The Bar Council of England and Wales has appointed former military assistant to the UK prime minister and Royal Marine Jim Morris CB DSO as its next CEO, replacing Malcolm Cree CBE who is retiring after eight years at the helm of the organisation.
Morris will join in March next year from technology company VoCoVo, where he currently serves as chief of staff and strategic adviser. Earlier in his career he served as the first military assistant to the prime minister since World War II during David Cameron’s tenure at No.10, among other military roles.
As CEO of the Bar Council, Morris will lead the senior management team to deliver its overall strategy and oversee day-to-day operations. The chair of the Bar Council, Barbara Mills KC, welcomed Morris’s appointment, saying: “His depth of experience and strong leadership record make him uniquely positioned to guide us into our next chapter.”
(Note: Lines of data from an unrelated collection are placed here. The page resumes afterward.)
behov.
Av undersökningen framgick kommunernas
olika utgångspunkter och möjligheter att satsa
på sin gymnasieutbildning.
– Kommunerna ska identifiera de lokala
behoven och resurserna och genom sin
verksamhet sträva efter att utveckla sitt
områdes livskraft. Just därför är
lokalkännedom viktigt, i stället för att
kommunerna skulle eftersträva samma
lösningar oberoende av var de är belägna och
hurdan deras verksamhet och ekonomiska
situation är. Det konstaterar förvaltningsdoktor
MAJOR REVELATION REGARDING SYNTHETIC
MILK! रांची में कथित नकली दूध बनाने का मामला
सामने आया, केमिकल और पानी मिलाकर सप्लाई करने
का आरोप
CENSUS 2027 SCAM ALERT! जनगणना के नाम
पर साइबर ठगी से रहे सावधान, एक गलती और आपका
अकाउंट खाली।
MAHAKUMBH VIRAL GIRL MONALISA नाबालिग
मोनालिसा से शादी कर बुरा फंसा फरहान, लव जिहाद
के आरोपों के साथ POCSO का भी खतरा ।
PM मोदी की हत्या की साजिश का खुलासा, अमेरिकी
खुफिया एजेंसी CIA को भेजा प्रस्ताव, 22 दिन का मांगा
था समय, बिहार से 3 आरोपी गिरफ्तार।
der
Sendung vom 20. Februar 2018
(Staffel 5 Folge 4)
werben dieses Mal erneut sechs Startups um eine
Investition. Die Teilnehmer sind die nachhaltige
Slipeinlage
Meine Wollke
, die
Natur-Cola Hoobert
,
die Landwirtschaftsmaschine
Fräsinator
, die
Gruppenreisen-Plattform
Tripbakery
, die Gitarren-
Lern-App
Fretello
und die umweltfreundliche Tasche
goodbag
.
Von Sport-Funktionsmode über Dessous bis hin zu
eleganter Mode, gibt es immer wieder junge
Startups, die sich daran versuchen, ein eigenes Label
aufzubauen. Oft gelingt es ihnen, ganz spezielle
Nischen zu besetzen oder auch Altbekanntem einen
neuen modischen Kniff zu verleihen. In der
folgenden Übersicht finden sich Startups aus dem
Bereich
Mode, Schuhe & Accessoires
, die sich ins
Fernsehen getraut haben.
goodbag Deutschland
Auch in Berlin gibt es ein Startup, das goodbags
Mills, who stands down as chair at the end of December, handing over to current vice chair Kirsty Brimelow KC of Doughty Street, added: “The Bar Council and our members look forward to working closely with Jim to deliver on our mission and strengthen our impact.”
In response, Morris said: “At a time of significant potential change and challenge for the legal profession, the Bar’s work has never been more vital. I look forward to working closely with the chair, the officers and committee members of the Bar Council, and colleagues across the profession as together, we shape the future of a strong and independent Bar.”
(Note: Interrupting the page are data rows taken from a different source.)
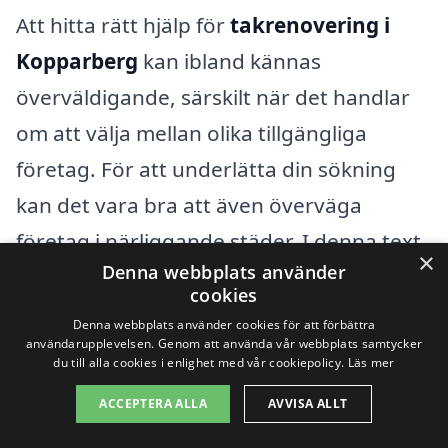
Att hitta rätt hjälp för
takrenovering i
Kopparberg
kan ibland kännas
överväldigande, särskilt när det handlar
om att välja mellan olika tillgängliga
företag. För att underlätta din sökning
kan det vara bra att även överväga
företag i närliggande städer. I denna text
×
Denna webbplats använder
hjälper vi dig att utforska olika alternativ
cookies
för takrenovering i städer nära
Denna webbplats använder cookies för att förbättra
Kopparberg.
användarupplevelsen. Genom att använda vår webbplats samtycker
du till alla cookies i enlighet med vår cookiepolicy.
Läs mer
ACCEPTERA ALLA
AVVISA ALLT
Här är några städer i närheten där du kan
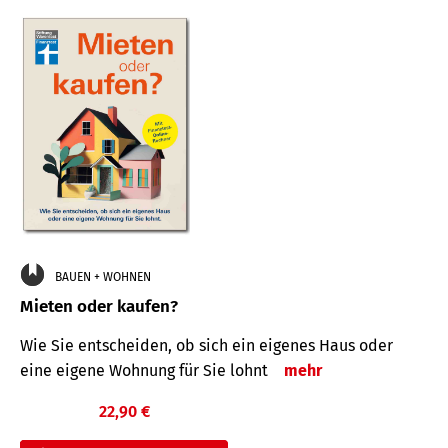
BAUEN + WOHNEN
Mieten oder kaufen?
Wie Sie entscheiden, ob sich ein eigenes Haus oder
eine eigene Wohnung für Sie lohnt
mehr
22,90 €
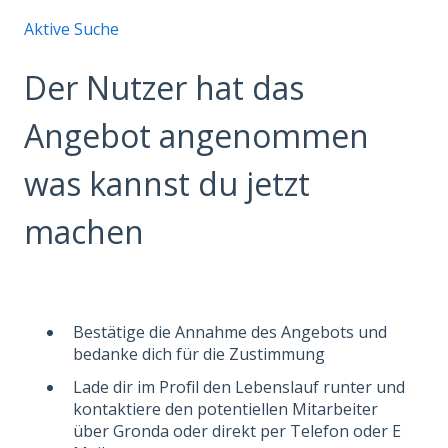
Aktive Suche
Der Nutzer hat das
Angebot angenommen
was kannst du jetzt
machen
Bestätige die Annahme des Angebots und
bedanke dich für die Zustimmung
Lade dir im Profil den Lebenslauf runter und
kontaktiere den potentiellen Mitarbeiter
über Gronda oder direkt per Telefon oder E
Morris’s military service began in 1987 and included frontline operational roles, training, human resource management, financial oversight and capability development. He is a former Major General and brings a distinguished record of leadership, having spent most of his career in the Royal Marines, alongside stints in Whitehall at the Ministry of Defence and the Cabinet Office.
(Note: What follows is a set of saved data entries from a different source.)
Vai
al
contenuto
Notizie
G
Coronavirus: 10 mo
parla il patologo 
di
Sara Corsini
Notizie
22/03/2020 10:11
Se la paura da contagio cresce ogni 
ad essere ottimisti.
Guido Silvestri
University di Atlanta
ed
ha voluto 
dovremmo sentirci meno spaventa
For his leadership in Afghanistan, Morris was awarded the Distinguished Service Order in 2009 and later the Companion of the Order of the Bath in 2023. After leaving the Marines, he served as director of events at World Sailing before taking his current role. He also volunteers as a mentor for ‘A Band of Brothers’, a charity supporting young men on the margins of the criminal justice system.
Like Morris, Cree also has a military background. He retired from the Royal Navy in 2016 as Rear Admiral, having commanded a destroyer, a task group in the Gulf and the Navy’s operational sea training organisation. His background in corporate transformation and governance, financial and resource planning also mirrors Morris’s: after leaving the Navy, Cree worked in management consultancy and was made a CBE in the 2016 New Year’s Honours.
Mills paid tribute to Cree, saying: “Malcolm has done a fantastic job in leading the Bar Council over the past eight years, strengthening our voice as the representative body for barristers and modernising the way the small but busy staff team performs.
“On behalf of the Bar, I thank Malcolm for his excellent service to our profession and wish him all the very best in his retirement.”
Cree succeeded former civil servant Stephen Crowne as Bar Council CEO in 2017, steering the organisation through the pandemic and the 2025 hacking of the Legal Aid Agency, two major crises affecting barristers.
The pandemic and successive government underfunding of criminal justice also led to two strikes by the criminal Bar and a growing backlog of hearings for criminal cases, resulting in government proposals to reduce the roles of jury trials – something the Bar firmly opposes.
During Cree’s tenure, the Bar Council actively campaigned for greater investment in legal aid and frequently sparred with the Legal Services Board and the Bar Standards Board, its regulators.
Mills, a 2024 Lifetime Achievement Award winner for the Women and Diversity in Law Awards, recently launched a campaign to improve legal aid funding for family barristers in her final weeks in office.